A transgender inmate at a California prison has filed a lawsuit asking the state to pay for a sex-change operation, in order to protect him from rape and attack by male inmates. Lyralisa Stevens, who was born male but lives as a female, said in a suit filed in San Francisco's 1st District Court that the removal of her male genitalia and subsequent transfer to a female prison were neccesary to save him from the threat of harm.
Stevens has received female hormones from the state since being incarcerated in 2003. He also entered prison with silicon breast and hip implants.
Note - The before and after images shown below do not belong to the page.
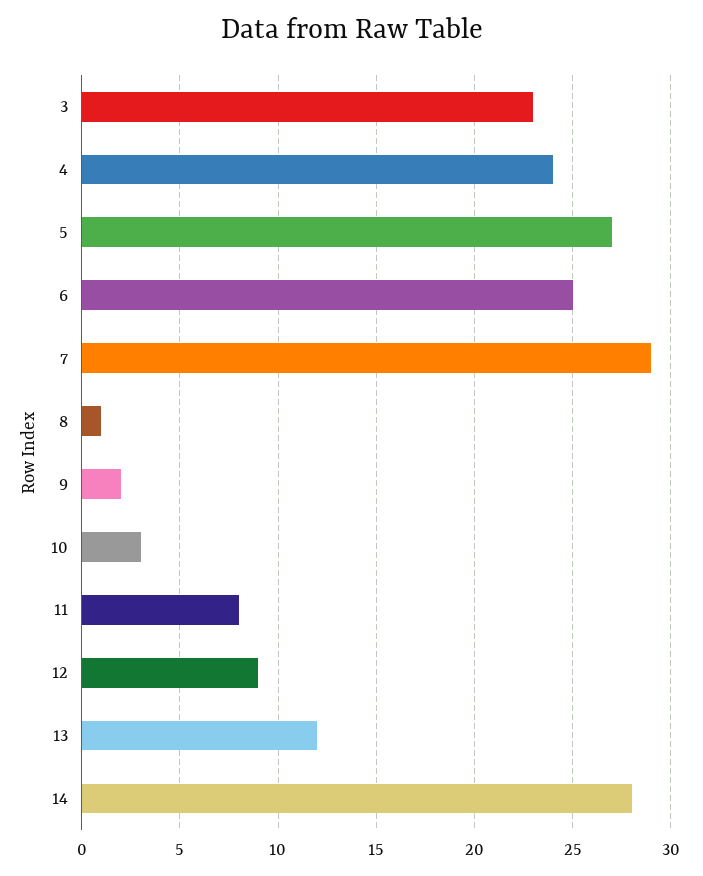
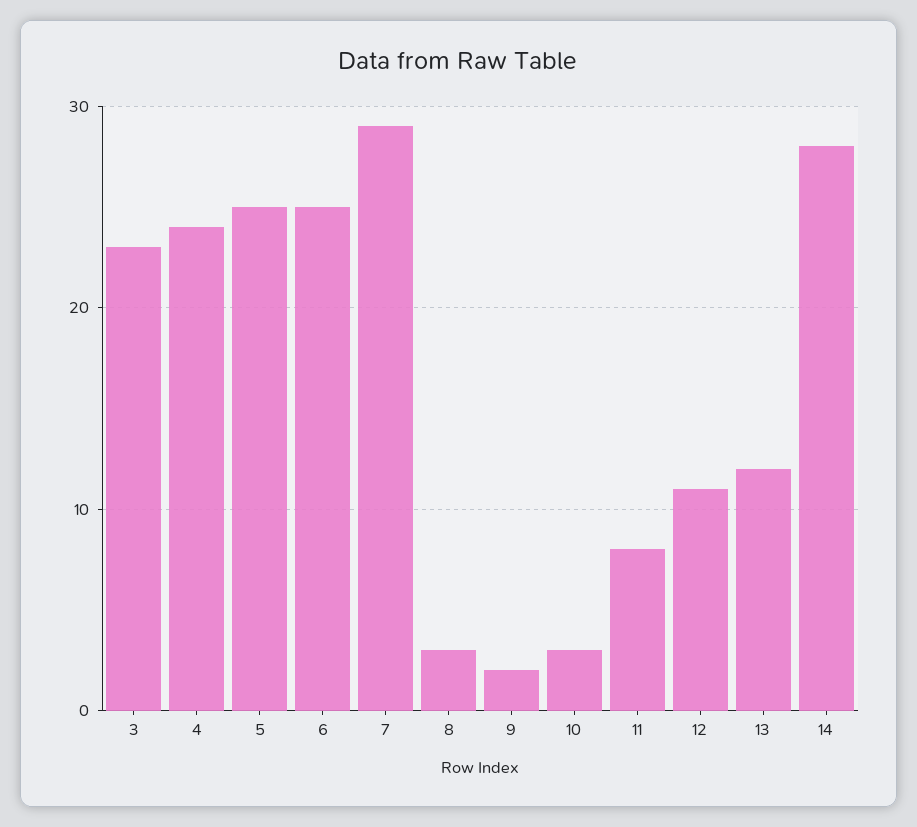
  {
    "3": 23,
    "4": 24,
-   "5": 27,
+   "5": 25,
    "6": 25,
    "7": 29,
-   "8": 1,
+   "8": 3,
    "9": 2,
    "10": 3,
    "11": 8,
-   "12": 9,
+   "12": 11,
    "13": 12,
    "14": 28
  }

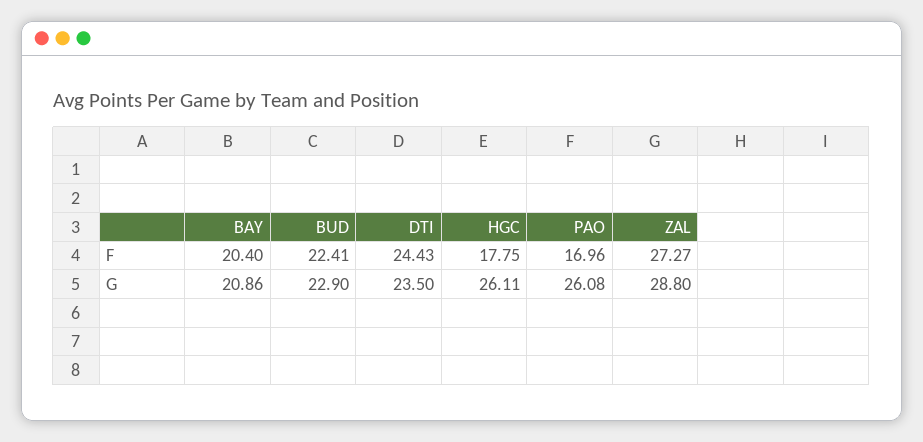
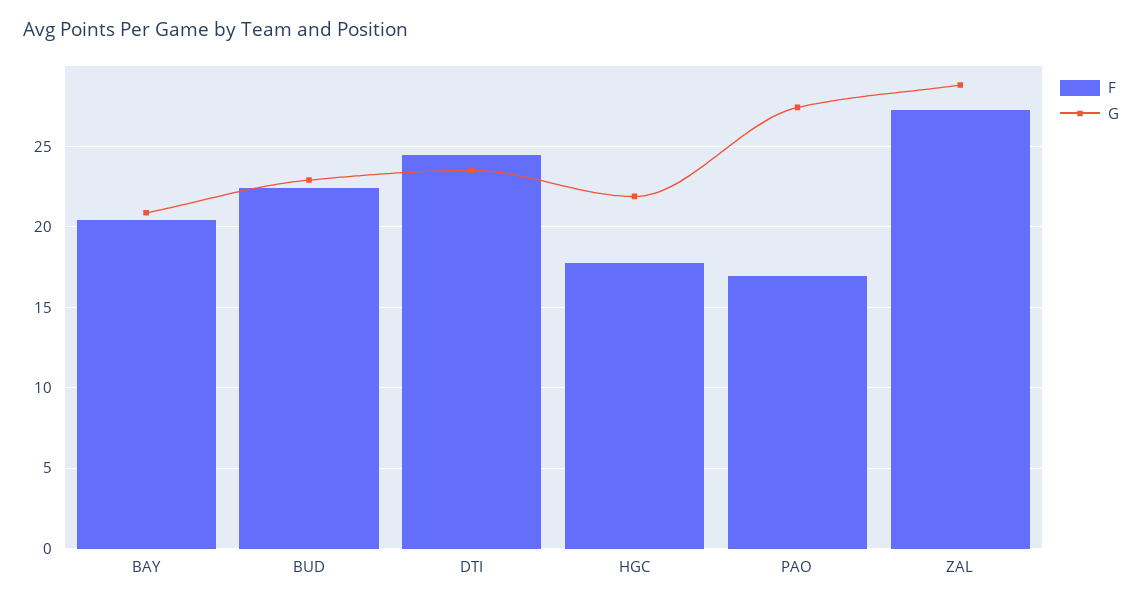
  {
    "F": {
      "BAY": 20.4,
      "BUD": 22.41,
      "DTI": 24.43,
      "HGC": 17.75,
      "PAO": 16.96,
      "ZAL": 27.27
    },
    "G": {
      "BAY": 20.86,
      "BUD": 22.9,
      "DTI": 23.5,
-     "HGC": 26.11,
+     "HGC": 22,
-     "PAO": 26.08,
+     "PAO": 27.5,
      "ZAL": 28.8
    }
  }

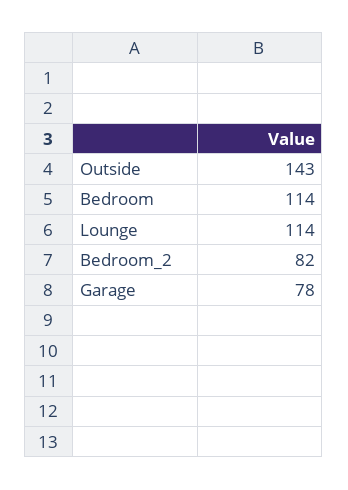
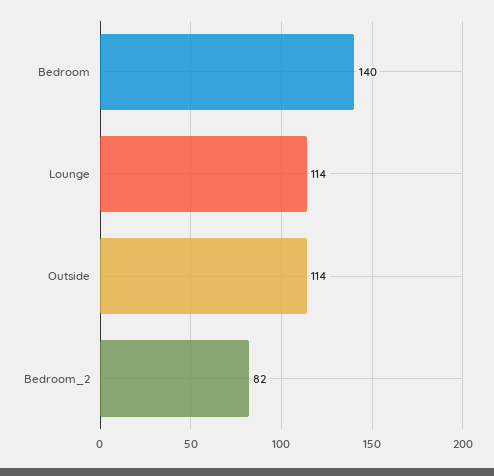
  {
-   "Outside": 143,
+   "Outside": 114,
-   "Bedroom": 114,
+   "Bedroom": 140,
    "Lounge": 114,
-   "Bedroom_2": 82,
+   "Bedroom_2": 82
-   "Garage": 78
  }

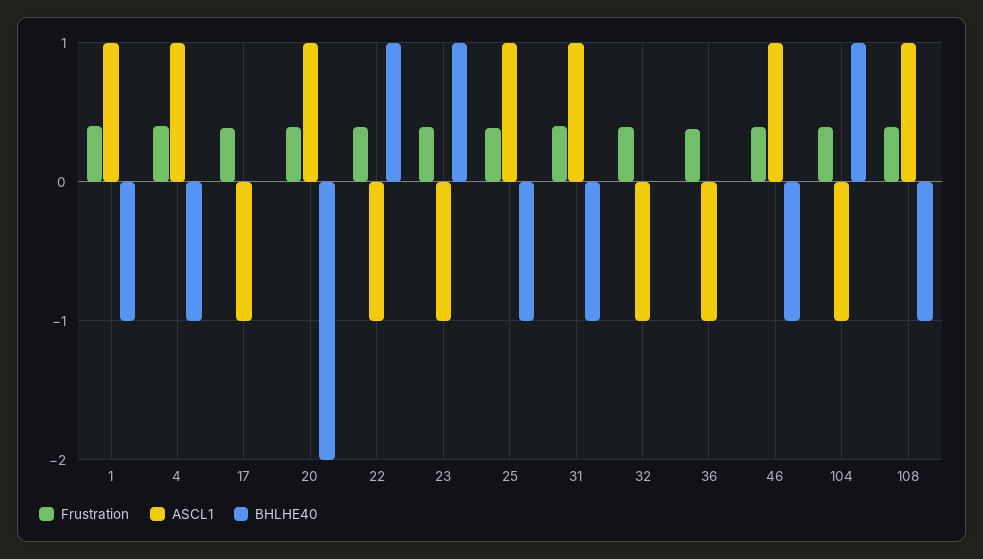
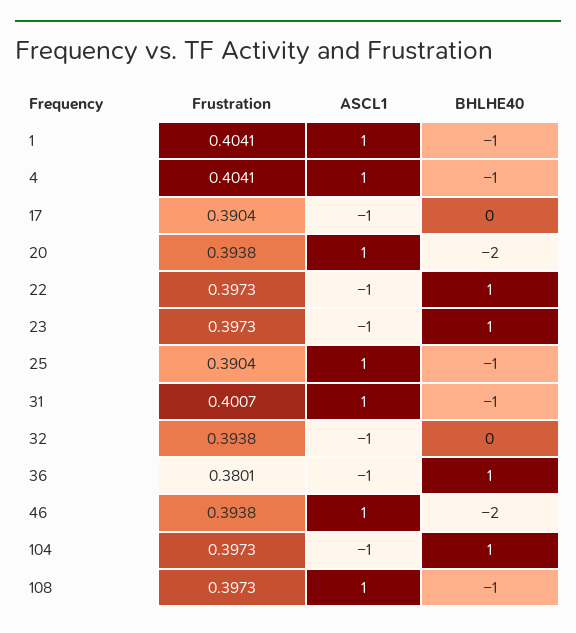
  {
    "Frustration": {
      "1": 0.4041,
      "4": 0.4041,
      "17": 0.3904,
      "20": 0.3938,
      "22": 0.3973,
      "23": 0.3973,
      "25": 0.3904,
      "31": 0.4007,
      "32": 0.3938,
      "36": 0.3801,
      "46": 0.3938,
      "104": 0.3973,
      "108": 0.3973
    },
    "ASCL1": {
      "1": 1,
      "4": 1,
      "17": -1,
      "20": 1,
      "22": -1,
      "23": -1,
      "25": 1,
      "31": 1,
      "32": -1,
      "36": -1,
      "46": 1,
      "104": -1,
      "108": 1
    },
    "BHLHE40": {
      "1": -1,
      "4": -1,
      "17": 0,
      "20": -2,
      "22": 1,
      "23": 1,
      "25": -1,
      "31": -1,
      "32": 0,
-     "36": 0,
+     "36": 1,
-     "46": -1,
+     "46": -2,
      "104": 1,
      "108": -1
    }
  }

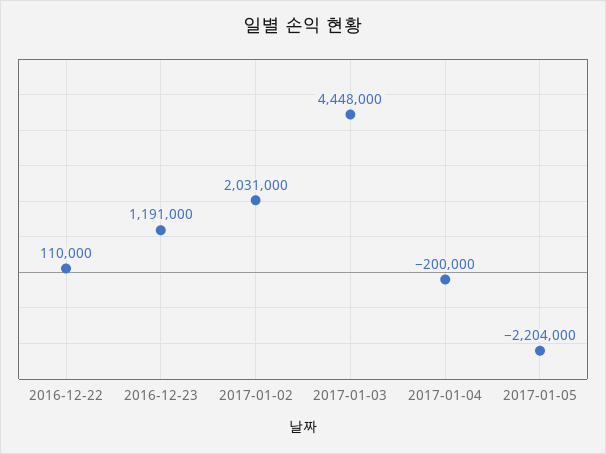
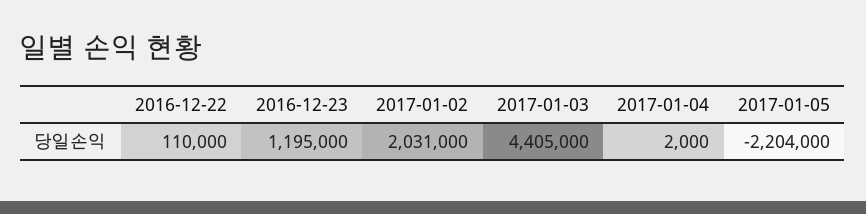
  {
    "2016-12-22": 110000,
-   "2016-12-23": 1191000,
+   "2016-12-23": 1195000,
    "2017-01-02": 2031000,
-   "2017-01-03": 4448000,
+   "2017-01-03": 4405000,
-   "2017-01-04": -200000,
+   "2017-01-04": 2000,
    "2017-01-05": -2204000
  }

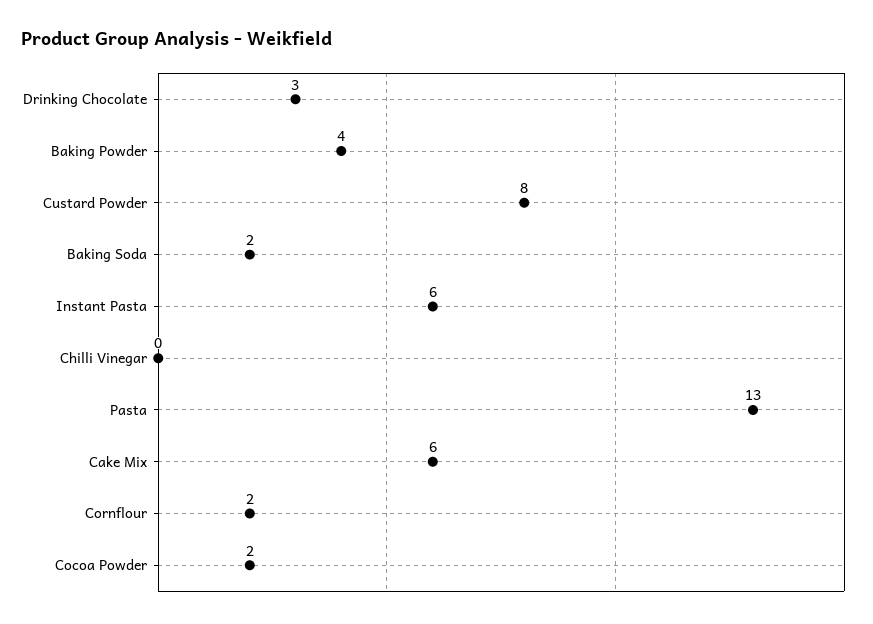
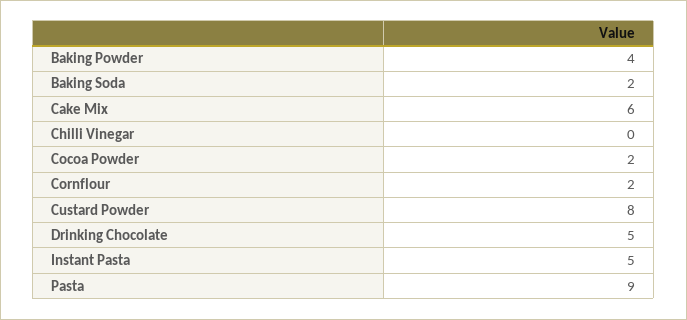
  {
-   "Drinking Chocolate": 3,
+   "Drinking Chocolate": 5,
    "Baking Powder": 4,
    "Custard Powder": 8,
    "Baking Soda": 2,
-   "Instant Pasta": 6,
+   "Instant Pasta": 5,
    "Chilli Vinegar": 0,
-   "Pasta": 13,
+   "Pasta": 9,
    "Cake Mix": 6,
    "Cornflour": 2,
    "Cocoa Powder": 2
  }

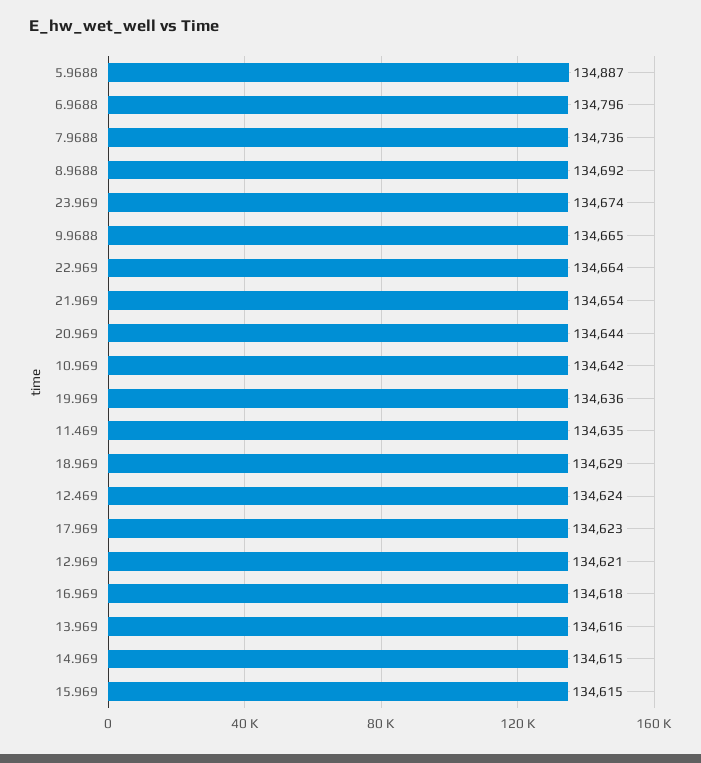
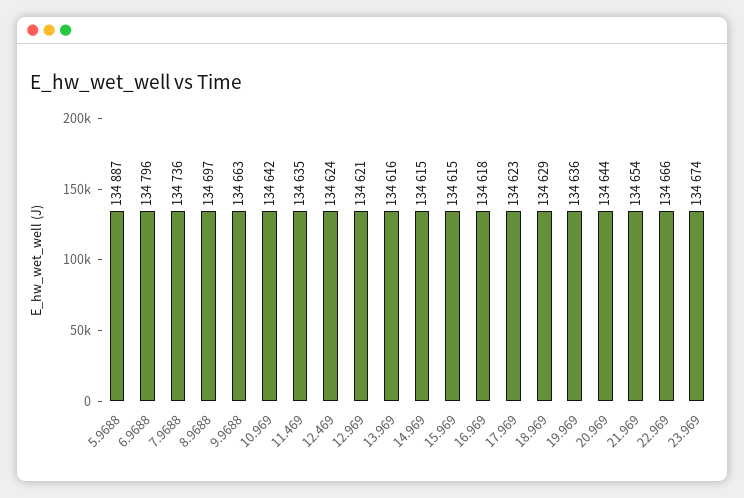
  {
    "5.9688": 134887,
    "6.9688": 134796,
    "7.9688": 134736,
-   "8.9688": 134692,
+   "8.9688": 134697,
    "23.969": 134674,
-   "9.9688": 134665,
+   "9.9688": 134663,
-   "22.969": 134664,
+   "22.969": 134666,
    "21.969": 134654,
    "20.969": 134644,
    "10.969": 134642,
    "19.969": 134636,
    "11.469": 134635,
    "18.969": 134629,
    "12.469": 134624,
    "17.969": 134623,
    "12.969": 134621,
    "16.969": 134618,
    "13.969": 134616,
    "14.969": 134615,
    "15.969": 134615
  }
But the 42-year-old, who is serving 50 years to life for killing a woman with a shotgun in a dispute over clothes, argued in the suit that hormone treatment is no longer adequate to combat his emotional distress.
In supporting documents, psychotherapist Lin Fraser - referring to Stevens as "her" - said she held "grave concerns" for Stevens' safety because the inmate "had been put alone in cells all night long with men who threatened and abused her." A study commissioned in the mid-2000s by the California Department of Corrections and Rehabilitation and conducted by the University of California Irvine found that transgender inmates were 13 times more likely to suffer sexual assault than other prisoners.
If Stevens' case is succesful, California will become the first US state required to provide gender reassignment surgery for inmates who demonstrate a pressing need. A federal court decision handed down in 1999 already requires prisons to provide hormone drugs to transgender patients if they were taking them before coming to prison.